Merkez Bankası’nı Kapalıçarşı’ya düşüren “model”

İsmet ÖZKUL
İsmet ÖZKUL KRİTİK AÇI

Dün gazetemizin internet sayfasında peş peşe üç haber yer alıyordu. “Şubatta 8.75 milyar dolar cari açık” ve “İşsizlik yeniden çift haneye yükseldi” başlıklı haberler dün açıklanan verileri açıklıyordu. Üçüncü haber ise arkadaşımız Yener Karadeniz’in Merkez Bankası’nın döviz toplamak için Kapalıçarşı’daki ayaklı borsaya düştüğünü anlatan ve ekonominin geldiği yeri sembolize eden özel haberiydi.

“Türkiye ekonomi modeli” adı takılan uygulamaların bizi getirdiği yer burası. Sözde bu “model” cari açığı kapatacak, dövize talebini azaltacak, enflasyonu düşürecek ve istihdamı canlandıracaktı. Geldiğimiz yerde Merkez Bankası, karaborsa diye bildiğimiz ayaklı borsadan döviz toplayarak günü kurtarmaya çabalıyor.

Bu noktada sorunun kritik ayaklarından birisi olan cari açık ve ödemeler dengesinde “model”in karnesine bakmakta yarar var. Erdoğan-Nebatı-Kavcıoğlu eliyle yürütülen “model”in etkin uygulamaya girişi için Merkez Bankası’nın faiz indirimlerine başladığı Eylül 2021’i başlangıç noktası olarak alabiliriz. Cari açık ve sermaye hareketlerinde 12 aylık toplamlar itibarıyla Eylül 2021 ve Şubat 2023 verilerini karşılaştırdığımızda en kritik noktalar şöyle sıralanabilir:

- Kapanacak cari açık Eylül 2021 teki düzeyinin 4.3 katına çıktı. 12 aylık toplam cari açık 42.23 milyar dolar artarak 13.14 milyar dolardan 55.36 milyar dolara fırladı.

- Cari açık patlama yaparken ülkeye giren dış kaynak miktarı yerinde saydı. Eylül 2021 itibarıyla son 12 ayda ülkeye giren dış kaynak miktarı cari açıktan 43.57 milyar dolar daha fazlaydı, bu fark şimdi 1.45 milyar dolara düştü.

- Buna bakarak döviz girişinin cari açığı karşılamaya yettiğini, dolayısıyla ödemeler dengesinde ciddi bir sorun olmadığını söylemek de gerçeğe uymuyor. Çünkü son dönemde gerçekleşen döviz girişinin kalitesi son derece kötü ve güvenilmez.

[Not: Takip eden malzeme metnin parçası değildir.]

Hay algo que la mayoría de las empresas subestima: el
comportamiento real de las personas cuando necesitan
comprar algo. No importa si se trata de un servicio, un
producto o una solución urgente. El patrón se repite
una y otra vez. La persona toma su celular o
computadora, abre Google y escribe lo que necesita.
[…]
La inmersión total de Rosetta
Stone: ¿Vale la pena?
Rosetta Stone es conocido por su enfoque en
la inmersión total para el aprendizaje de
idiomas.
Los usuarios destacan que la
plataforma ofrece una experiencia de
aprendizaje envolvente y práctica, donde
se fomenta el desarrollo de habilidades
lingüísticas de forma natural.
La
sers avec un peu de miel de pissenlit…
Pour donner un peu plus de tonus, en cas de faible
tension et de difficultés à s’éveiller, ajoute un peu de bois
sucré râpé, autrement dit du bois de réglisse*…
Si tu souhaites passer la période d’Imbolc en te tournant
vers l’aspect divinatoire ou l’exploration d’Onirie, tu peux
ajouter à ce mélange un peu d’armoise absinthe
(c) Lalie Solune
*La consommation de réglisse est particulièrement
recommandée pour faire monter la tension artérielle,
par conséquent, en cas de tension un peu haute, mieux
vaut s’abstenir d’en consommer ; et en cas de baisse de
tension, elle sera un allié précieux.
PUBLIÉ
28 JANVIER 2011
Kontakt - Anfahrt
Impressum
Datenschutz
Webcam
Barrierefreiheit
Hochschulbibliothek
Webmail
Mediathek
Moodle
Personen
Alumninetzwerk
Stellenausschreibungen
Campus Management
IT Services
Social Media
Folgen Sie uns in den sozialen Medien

- Yabancı doğrudan yatırımlar, 1.09 milyar dolarlık bir artışla 12.33 milyar dolardan 13.41 milyar dolara çıktı. Ama bu artış sadece yabancılara gayrımenkul satışından geliyor. Ekonomi amaçlı doğrudan yatırımlar yerinde sayıyor.

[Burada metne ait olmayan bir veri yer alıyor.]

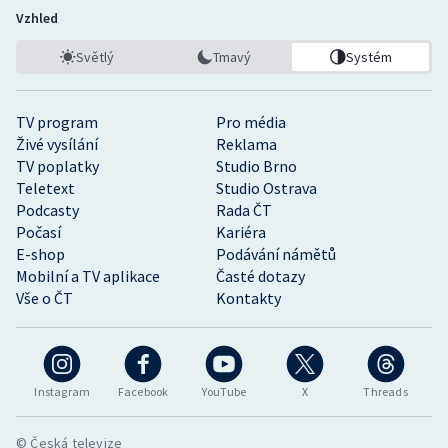
Vzhled
Světlý
Tmavý
Systém
TV program
Pro média
Živé vysílání
Reklama
TV poplatky
Studio Brno
Teletext
Studio Ostrava
Podcasty
Rada ČT
Počasí
Kariéra
E-shop
Podávání námětů
Mobilní a TV aplikace
Časté dotazy
Vše o ČT
Kontakty
Instagram
Facebook
YouTube
X
Threads
© Česká televize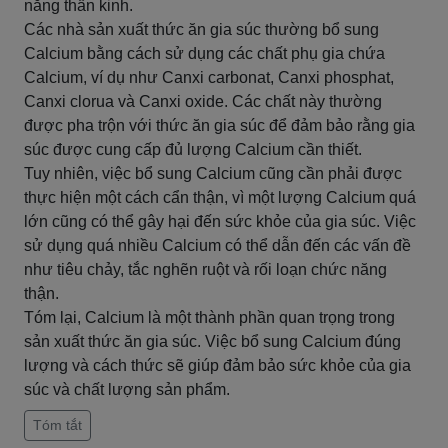
năng thần kinh.
Các nhà sản xuất thức ăn gia súc thường bổ sung
Calcium bằng cách sử dụng các chất phụ gia chứa
Calcium, ví dụ như Canxi carbonat, Canxi phosphat,
Canxi clorua và Canxi oxide. Các chất này thường
được pha trộn với thức ăn gia súc để đảm bảo rằng gia
súc được cung cấp đủ lượng Calcium cần thiết.
Tuy nhiên, việc bổ sung Calcium cũng cần phải được
thực hiện một cách cẩn thận, vì một lượng Calcium quá
lớn cũng có thể gây hại đến sức khỏe của gia súc. Việc
sử dụng quá nhiều Calcium có thể dẫn đến các vấn đề
như tiêu chảy, tắc nghẽn ruột và rối loạn chức năng
thận.
Tóm lại, Calcium là một thành phần quan trọng trong
sản xuất thức ăn gia súc. Việc bổ sung Calcium đúng
lượng và cách thức sẽ giúp đảm bảo sức khỏe của gia
súc và chất lượng sản phẩm.
Tóm tắt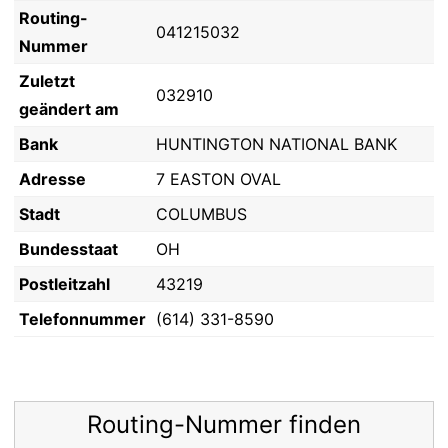
Routing-
041215032
Nummer
Zuletzt
032910
geändert am
Bank
HUNTINGTON NATIONAL BANK
Adresse
7 EASTON OVAL
Stadt
COLUMBUS
Bundesstaat
OH
Postleitzahl
43219
Telefonnummer
(614) 331-8590
Routing-Nummer finden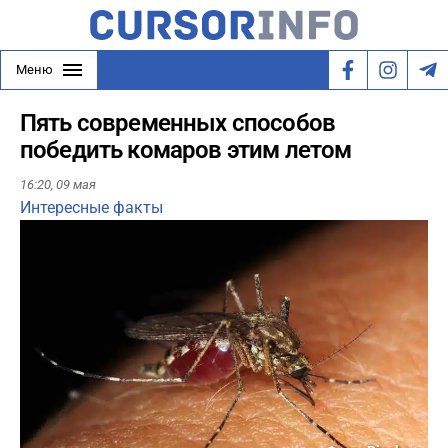
Меню
Пять современных способов
победить комаров этим летом
16:20,
09 мая
Интересные факты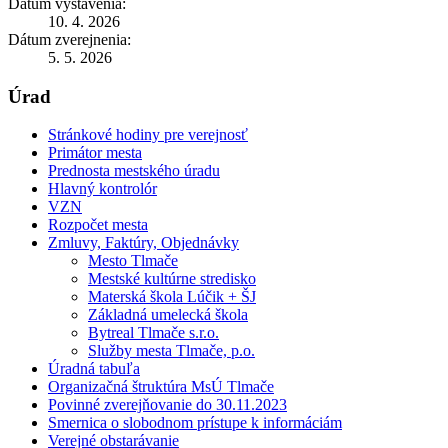
Dátum vystavenia:
10. 4. 2026
Dátum zverejnenia:
5. 5. 2026
Úrad
Stránkové hodiny pre verejnosť
Primátor mesta
Prednosta mestského úradu
Hlavný kontrolór
VZN
Rozpočet mesta
Zmluvy, Faktúry, Objednávky
Mesto Tlmače
Mestské kultúrne stredisko
Materská škola Lúčik + ŠJ
Základná umelecká škola
Bytreal Tlmače s.r.o.
Služby mesta Tlmače, p.o.
Úradná tabuľa
Organizačná štruktúra MsÚ Tlmače
Povinné zverejňovanie do 30.11.2023
Smernica o slobodnom prístupe k informáciám
Verejné obstarávanie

- Asıl önemli nokta sıcak para tarafındaki daralma ve kompozisyon değişikliği. Sıcak para girişi 10.79 milyar dolarlık bir düşüşle 29.06 milyar dolardan 18.27 milyar dolara indi. Eylül 2021 itibarıyla 12 aylık toplam olarak hisse senedine 86 milyon dolar, tahvile 15.23 milyar dolar giriş vardı ve 13.74 milyar dolar da mevduat olarak gelmişti. Şubat 2023 itibarıyla son 12 ayda hisse senedinden 4.13 milyar dolar, tahvilden 2.08 milyar dolar çıkış var. Gelen sıcak paranın tamamı mevduat şeklinde. Mevduat olarak gelen 24.48 milyar doların hızla geri çıkması mümkün ve bu tüm finansal sistemi strese sokuyor.

- Cari açığın finansmanında başrolü oynayan bir kalem de yine güvenilmez olan kaynağı belirsiz döviz girişi. Kaynağı belirsiz döviz girişi 10.01 milyar dolarlık artışla 14.54 milyar dolardan 24.55 milyar dolara tırmanmış.

- Sonuç, döviz rezervlerindeki hastalıklı halin risklerinin artarak sürmesi oldu. Merkez Bankası’nı ayaklı borsaya tezgâh açmaya kadar götüren de bu durum.